Ref Volumes: 1386-1421

Author: L. S. Woodger

Notes

Variants: Felipp, Phelippes, Philip.

  • 1. Pedigrees of the family are confused (as in J. Copinger, Suff. Manors, iv. 30-31; F. Blomefield, Norf. vi. 413-17; CP, i. 420-1), but may be corrected from PCC 43 Marche; C139/34/47; CPL, vi. 354; H.A. Napier, Swyncombe and Ewelme, 31.
  • 2. DNB, xxii. 614-15; CCR, 1399-1402, p. 392; 1402-5, p. 128; 1405-9, pp. 398, 472; E101/404/24, f. 16; CPR, 1405-8, pp. 140, 170, 439, 452; 1408-13, pp. 42, 81; 1413-16, p. 92; CFR, xiii. 145.
  • 3. Napier, 46; C137/57/9; CPR, 1408-13, pp. 79, 159, 470; 1413-16, p. 67; SC10/44/2162; J.H. Wylie, Hen.

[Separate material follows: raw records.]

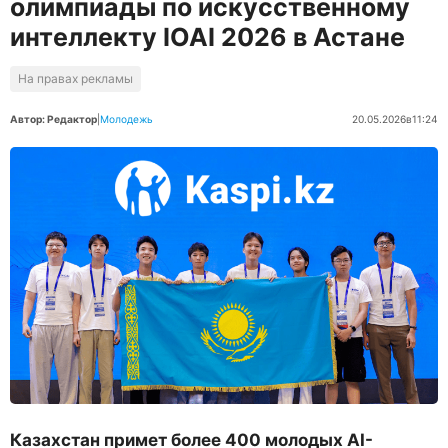
олимпиады по искусственному
интеллекту IOAI 2026 в Астане
На правах рекламы
Автор: Редактор
|
Молодежь
20.05.2026
в
11:24
Казахстан примет более 400 молодых AI-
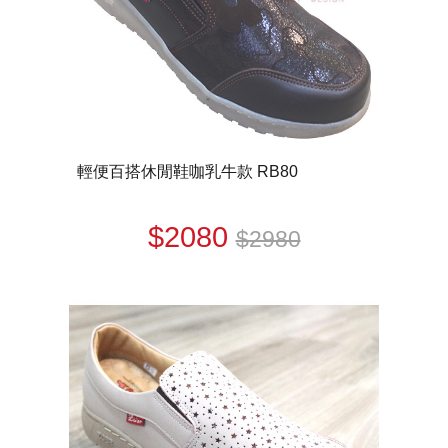
輕便百搭休閒鞋咖乳牛款 RB80
$2080
$2980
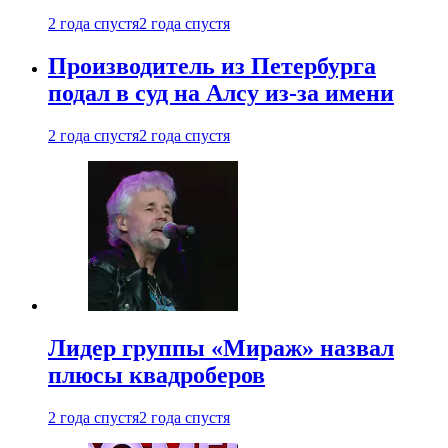
2 года спустя
2 года спустя
Производитель из Петербурга
подал в суд на Алсу из-за имени
2 года спустя
2 года спустя
Лидер группы «Мираж» назвал
плюсы квадроберов
2 года спустя
2 года спустя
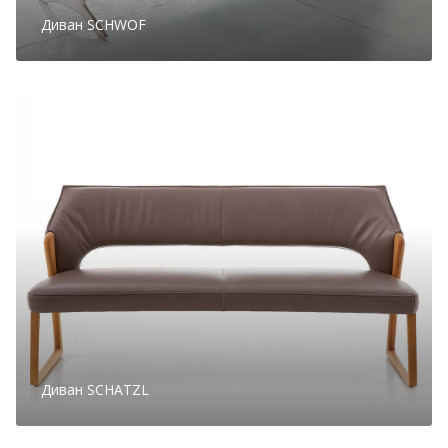
Диван SCHWOF
Диван SCHATZL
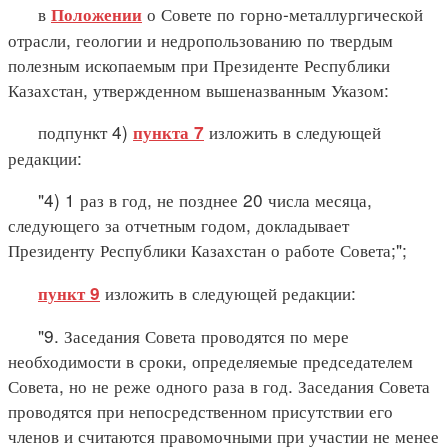
в
о Совете по горно-металлургической
Положении
отрасли, геологии и недропользованию по твердым
полезным ископаемым при Президенте Республики
Казахстан, утвержденном вышеназванным Указом:
подпункт 4)
изложить в следующей
пункта 7
редакции:
"4) 1 раз в год, не позднее 20 числа месяца,
следующего за отчетным годом, докладывает
Президенту Республики Казахстан о работе Совета;";
изложить в следующей редакции:
пункт 9
"9. Заседания Совета проводятся по мере
необходимости в сроки, определяемые председателем
Совета, но не реже одного раза в год. Заседания Совета
проводятся при непосредственном присутствии его
членов и считаются правомочными при участии не менее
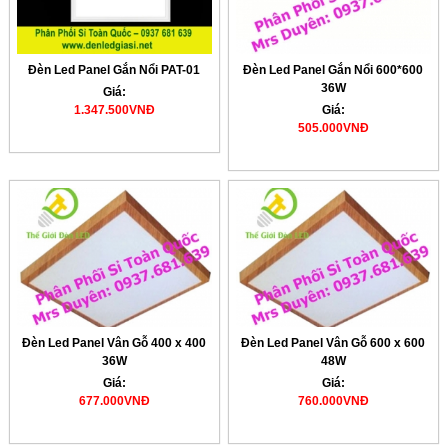
Đèn Led Panel Gắn Nổi PAT-01
Đèn Led Panel Gắn Nổi 600*600
36W
Giá:
1.347.500VNĐ
Giá:
505.000VNĐ
Đèn Led Panel Vân Gỗ 400 x 400
Đèn Led Panel Vân Gỗ 600 x 600
36W
48W
Giá:
Giá:
677.000VNĐ
760.000VNĐ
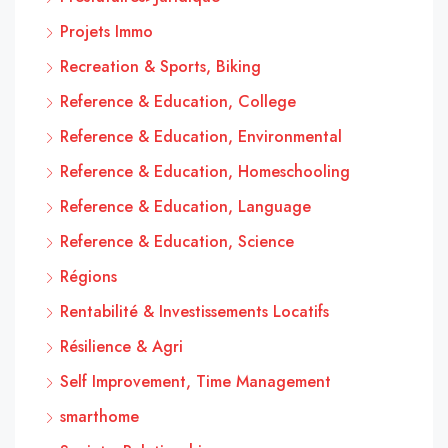
Projets Immo
Recreation & Sports, Biking
Reference & Education, College
Reference & Education, Environmental
Reference & Education, Homeschooling
Reference & Education, Language
Reference & Education, Science
Régions
Rentabilité & Investissements Locatifs
Résilience & Agri
Self Improvement, Time Management
smarthome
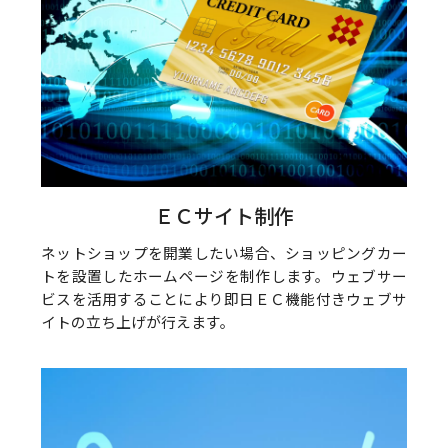
ＥＣサイト制作
ネットショップを開業したい場合、ショッピングカー
トを設置したホームページを制作します。ウェブサー
ビスを活用することにより即日ＥＣ機能付きウェブサ
イトの立ち上げが行えます。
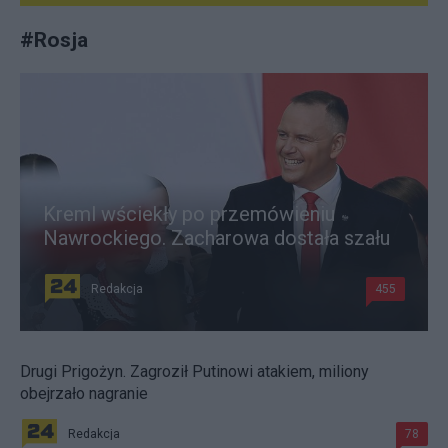
#
Rosja
Kreml wściekły po przemówieniu
Nawrockiego. Zacharowa dostała szału
Redakcja
455
Drugi Prigożyn. Zagroził Putinowi atakiem, miliony
obejrzało nagranie
Redakcja
78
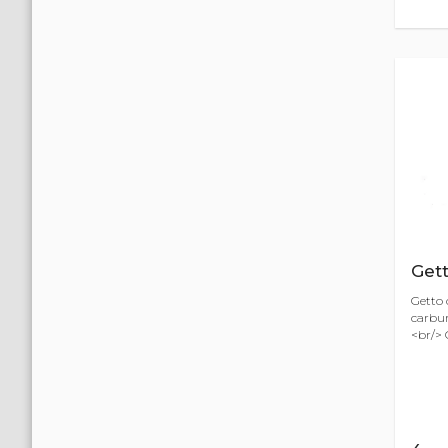
Get
Getto 
carbur
<br/> 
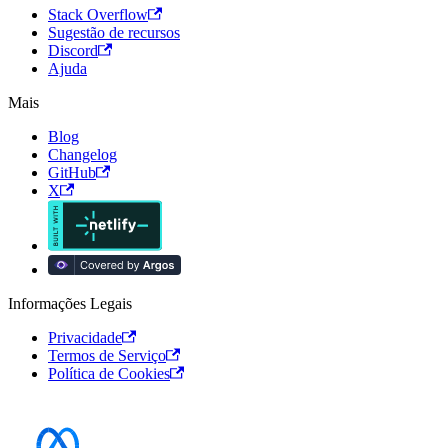
Stack Overflow
Sugestão de recursos
Discord
Ajuda
Mais
Blog
Changelog
GitHub
X
Informações Legais
Privacidade
Termos de Serviço
Política de Cookies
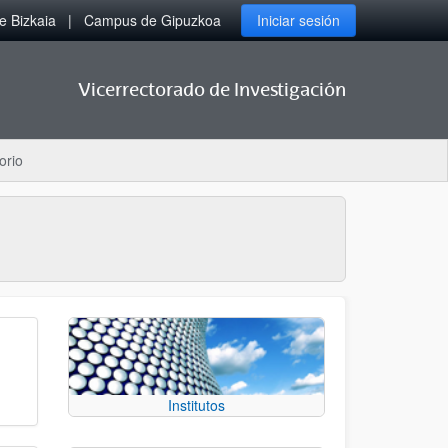
 Bizkaia
Campus de Gipuzkoa
Iniciar sesión
Vicerrectorado de Investigación
orio
Institutos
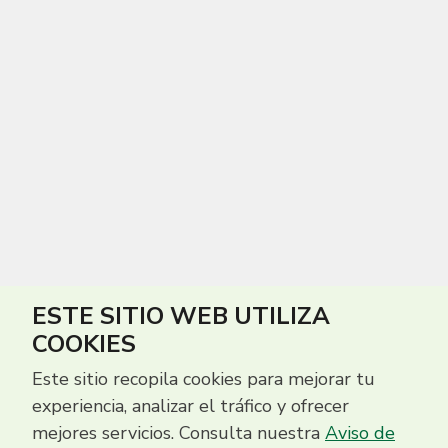
ESTE SITIO WEB UTILIZA
COOKIES
Este sitio recopila cookies para mejorar tu
experiencia, analizar el tráfico y ofrecer
mejores servicios. Consulta nuestra
Aviso de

IV, iv. 62.
  • 4. C115/K2/6682, f. 63d.; Wylie, Hen. V, i. 3; E101/406/21, f. 27; VCH Beds. iii. 403; VCH Berks. iv. 494; CPR, 1413-16, pp. 67, 131-2, 229, 334; DKR, xxxvii (pt. 2), 156, 587.
  • 5. Napier, 21, 30-34, 42; VCH Berks. iv. 91, 461; CCR, 1413-19, pp. 234-5; CPR, 1413-16, pp. 257, 259, 281.
  • 6. CPL, vi. 353, 354, 384, 404, 498; Wylie, Hen. V, i. 435; DKR, xliv. 557, 565; E101/69/5/422; CPR, 1413-16, pp. 328, 356.
  • 7. PCC 43 Marche.
  • 8. C138/13/42; T.R. Nash, Worcs. ii. 49-50; Trans. Worcs. Arch. Soc. xii. 142-3.
  • 9. CP, i. 420-1; xi. 395; xii (pt. 1), 447-8; Reg. Chichele, ii. 599.